Pensioners and welfare recipients who normally pay off their Eircom bill every week in small chunks will now have to pay at least €20 at a time or the full amount if the bill is lower than €20.
Eircom's move comes after the ESB was attacked for the huge number of people it is cutting off every month -- or "de-energising" in the words of the electricity company.
The decision by Eircom to impose the minimum €20 payment from October 1 was angrily attacked by TDs, Age Action Ireland and the Money Advice and Budgeting Service (MABS).
They argued the changes would have a significant impact on pensioners and those on low incomes who opt to pay just €5 or €10 off their bills every week.
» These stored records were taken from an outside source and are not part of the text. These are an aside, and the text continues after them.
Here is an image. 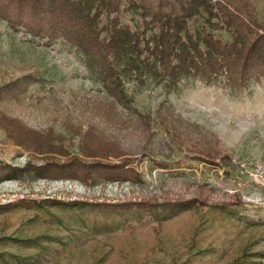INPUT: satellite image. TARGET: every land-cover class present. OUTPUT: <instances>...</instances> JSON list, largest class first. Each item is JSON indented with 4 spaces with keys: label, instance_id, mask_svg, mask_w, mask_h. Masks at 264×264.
<instances>
[{
    "label": "rangeland",
    "instance_id": "1",
    "mask_svg": "<svg viewBox=\"0 0 264 264\" xmlns=\"http://www.w3.org/2000/svg\"><path fill=\"white\" fill-rule=\"evenodd\" d=\"M255 1L264 18V0ZM126 87L128 106L73 47L0 18V167L128 160L141 177L3 180L0 204L17 207L0 212V264H264V83L233 93L222 78L170 92L153 79ZM47 198L197 203L167 219L130 217L91 232L64 225L62 209L52 208L59 222L18 203Z\"/></svg>",
    "mask_w": 264,
    "mask_h": 264
},
{
    "label": "trees",
    "instance_id": "2",
    "mask_svg": "<svg viewBox=\"0 0 264 264\" xmlns=\"http://www.w3.org/2000/svg\"><path fill=\"white\" fill-rule=\"evenodd\" d=\"M0 18L14 30L46 38L47 44L61 40L73 47L107 94L124 106L132 101L129 82L143 88L153 79L170 92L184 81L213 85L222 78L230 93L253 81L264 83V18L258 15L255 0H0ZM25 174L84 184L141 180L128 160L84 162L73 157L0 167V182ZM21 202L43 207L59 222L62 219L52 208L62 209L64 225L72 221L91 232L128 224L130 217L167 219L197 203L55 198L44 204ZM14 207L17 204L11 202L0 204V212Z\"/></svg>",
    "mask_w": 264,
    "mask_h": 264
}]
</instances>
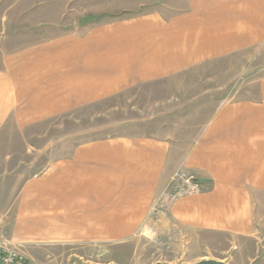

By limiting the minimum payment to €20, Eircom is "undermining" what is good budgeting practice for anyone on a low or fixed income, it was claimed.
Some people may now run into difficulties paying their bills because they have not made regular payments.
There are more than 370,000 people in receipt of pension payments from the State -- many of whom are thought to be Eircom customers.
A spokeswoman for Eircom would only say that 10pc of its customers pay in instalments and refused to provide a figure for the company's total number of customers because it is "commercially sensitive".
But it is thought the company has in the region of 1.5m landline customers.
Fianna Fail TD Darragh O'Brien claimed there were around 250,000 customers who made regular payments towards their bills and who would be directly affected by Eircom's changes.
The Fianna Fail backbencher said he was now worried Eircom's "secret plan" could be copied by other gas, electricity and cable companies. He described Eircom's move as "shameful".
Under the current system, customers can budget their monies week-to-week but the new system means the local post office will not be accepting payments of less than €20.
Last night, Age Action Ireland called on Eircom to reverse its plans, claiming the set payment requirement would make it more difficult for older people to ensure their phone bills were promptly paid.
Many older people have contacted the organisation in recent days to voice their concern at the changes.
Age Action Ireland spokesman Eamon Timmins said many older people regularly paid €5 or €10 towards the cost of their phone bill when they collected their pensions.
"By doing so, it means they do not let a large bill build up. This means they ensure their bill is always paid promptly so they do not run into financial problems," he said.
By limiting the minimum payment to €20, Eircom is undermining what is good budgeting practice for anyone on a low or fixed income, the group's spokesman added.
Ultimately, the plans could lead to older customers switching phone supplier or running into difficulties paying their bills because they have not made regular payments.
Household debt in Ireland is now estimated at more than €100bn, with Ireland second-highest in Europe if debt is calculated as a percentage of gross national product. Organisations such as MABS have been advising cash-strapped and debt-ridden people to pay off their debts in regular instalments.
A spokesman for MABS confirmed it is now in contact with Eircom as many of its clients on low incomes have been paying smaller payments every week.
Asked to explain the changes, Eircom would only say that it was designed to "simplify its payment transaction process".
The Department of Communications last night declined to comment on the changes.